Who's In Charge? Court battles over particular budget proposals or actions are nothing new, but there are going to be an awful lot of big judicial scuffles in this new year -- and each of them raise questions about the ultimate power that Governor Schwarzenegger, or his replacement, can wield over the state budget. Many of those lawsuits currently deal with the governor's power to furlough various subsets of state workers. On some fronts, the administration seems to be holding its own; on others, unions representing both correctional officers and employees paid with non-general fund dollars may prevail in beating back the cuts to their paychecks. Meantime, other 2009 lawsuits against the governor's budget actions are still pending, including a challenge to his veto power that arose over last July's budget deal.

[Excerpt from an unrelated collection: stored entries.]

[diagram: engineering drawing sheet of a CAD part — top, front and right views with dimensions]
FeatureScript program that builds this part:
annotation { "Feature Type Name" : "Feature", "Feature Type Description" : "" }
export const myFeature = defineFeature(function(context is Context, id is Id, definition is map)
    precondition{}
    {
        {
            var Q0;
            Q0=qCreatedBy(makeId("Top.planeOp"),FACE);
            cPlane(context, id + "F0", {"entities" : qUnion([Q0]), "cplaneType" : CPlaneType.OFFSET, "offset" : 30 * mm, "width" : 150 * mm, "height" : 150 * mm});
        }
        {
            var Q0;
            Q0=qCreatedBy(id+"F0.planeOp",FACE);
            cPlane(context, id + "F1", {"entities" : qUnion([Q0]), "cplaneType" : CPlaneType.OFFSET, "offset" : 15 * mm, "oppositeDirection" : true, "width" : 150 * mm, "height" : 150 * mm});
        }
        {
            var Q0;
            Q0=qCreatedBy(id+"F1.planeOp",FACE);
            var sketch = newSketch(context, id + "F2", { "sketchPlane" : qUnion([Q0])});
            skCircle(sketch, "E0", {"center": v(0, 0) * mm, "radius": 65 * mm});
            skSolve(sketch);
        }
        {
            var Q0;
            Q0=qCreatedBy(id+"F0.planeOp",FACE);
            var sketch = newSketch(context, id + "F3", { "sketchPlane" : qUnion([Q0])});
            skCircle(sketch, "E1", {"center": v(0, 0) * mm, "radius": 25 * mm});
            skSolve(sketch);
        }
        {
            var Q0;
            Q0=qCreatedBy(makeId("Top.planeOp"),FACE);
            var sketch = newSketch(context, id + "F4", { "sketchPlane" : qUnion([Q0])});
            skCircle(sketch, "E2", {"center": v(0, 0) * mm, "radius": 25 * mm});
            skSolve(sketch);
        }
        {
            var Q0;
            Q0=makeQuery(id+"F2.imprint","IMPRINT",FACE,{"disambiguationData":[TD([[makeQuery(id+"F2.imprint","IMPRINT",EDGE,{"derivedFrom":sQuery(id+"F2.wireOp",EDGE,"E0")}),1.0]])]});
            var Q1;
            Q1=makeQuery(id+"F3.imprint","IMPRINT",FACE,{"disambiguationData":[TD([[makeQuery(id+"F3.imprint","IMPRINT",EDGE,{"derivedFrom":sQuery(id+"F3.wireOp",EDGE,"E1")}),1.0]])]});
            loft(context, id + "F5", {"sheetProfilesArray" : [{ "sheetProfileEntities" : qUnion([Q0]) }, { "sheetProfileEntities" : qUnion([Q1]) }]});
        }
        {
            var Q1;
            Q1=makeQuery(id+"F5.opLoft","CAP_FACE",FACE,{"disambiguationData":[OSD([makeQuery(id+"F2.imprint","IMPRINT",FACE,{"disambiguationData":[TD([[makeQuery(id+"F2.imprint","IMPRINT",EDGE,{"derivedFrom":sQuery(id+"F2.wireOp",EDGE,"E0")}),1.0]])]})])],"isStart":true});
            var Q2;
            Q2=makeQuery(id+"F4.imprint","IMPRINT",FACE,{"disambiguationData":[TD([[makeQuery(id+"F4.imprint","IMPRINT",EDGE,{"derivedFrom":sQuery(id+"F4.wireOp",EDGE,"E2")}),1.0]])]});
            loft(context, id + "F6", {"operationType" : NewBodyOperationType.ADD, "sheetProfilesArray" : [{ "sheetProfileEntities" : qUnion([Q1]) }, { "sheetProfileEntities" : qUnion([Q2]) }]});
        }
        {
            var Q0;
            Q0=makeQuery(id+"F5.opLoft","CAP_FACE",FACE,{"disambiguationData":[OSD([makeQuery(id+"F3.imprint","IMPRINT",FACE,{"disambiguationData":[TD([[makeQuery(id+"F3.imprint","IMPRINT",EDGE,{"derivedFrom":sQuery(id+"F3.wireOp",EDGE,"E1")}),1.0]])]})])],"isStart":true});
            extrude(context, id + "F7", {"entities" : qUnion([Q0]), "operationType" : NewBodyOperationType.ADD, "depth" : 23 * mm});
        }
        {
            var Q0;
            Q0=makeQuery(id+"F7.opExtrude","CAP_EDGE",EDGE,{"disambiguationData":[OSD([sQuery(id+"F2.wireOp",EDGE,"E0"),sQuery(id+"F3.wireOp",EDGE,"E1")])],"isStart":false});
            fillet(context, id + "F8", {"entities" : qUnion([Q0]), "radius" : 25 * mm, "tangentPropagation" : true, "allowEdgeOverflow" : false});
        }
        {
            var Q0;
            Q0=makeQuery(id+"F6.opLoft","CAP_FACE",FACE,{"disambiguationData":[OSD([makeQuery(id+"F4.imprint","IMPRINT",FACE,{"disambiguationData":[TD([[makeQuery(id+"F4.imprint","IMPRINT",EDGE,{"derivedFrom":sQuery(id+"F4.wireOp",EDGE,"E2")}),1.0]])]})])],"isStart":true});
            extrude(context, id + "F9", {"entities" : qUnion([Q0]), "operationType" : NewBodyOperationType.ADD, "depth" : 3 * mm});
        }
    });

The Lame Duck & Legacy Narratives: For more than six years, Arnold Schwarzenegger has commanded the state, national, and world stages when it comes to news about California. His brand of policymaking decisions and celebrity salesmanship for those decisions are second to none. But like any Schwarzenegger movie from the old days, this film is nearing the end. And so two issues are sure to dog the chief executive over the next 12 months.
First, can he avoid the perception that he's yesterday's news? Schwarzenegger and his advisers will be closely watched to see whether they can stay in the center of the decision making over big issues. While the $21 billion budget problem is going to take up a lot of his time, the Guv will no doubt repeat what he's done in so many years past: try to create "action, action, action" on a number of big issues all at the same time. But how tough will that be when everyone knows you're not going to be around much longer?
And loading all of those issues onto his plate -- be they electoral reform (the open primary measure on the June ballot), government reform, the November $11 billion water bond campaign -- will also drive the narrative that he's looking to solidify his place in the history books. That's especially likely given that the top issue of the 2003 recall, the state's fiscal dysfunction, is going to still be hanging around for the next guy or gal.
Will Schwarzenegger avoid questions about his desire for a legacy that matches his muscles, or will he use that chatter as a way to draw attention, and perhaps momentum, for a handful of the bigger issues? The dramatic final scene to this gubernatorial blockbuster is fast approaching. Will we walk out of the theater satisfied with the ending... or disappointed?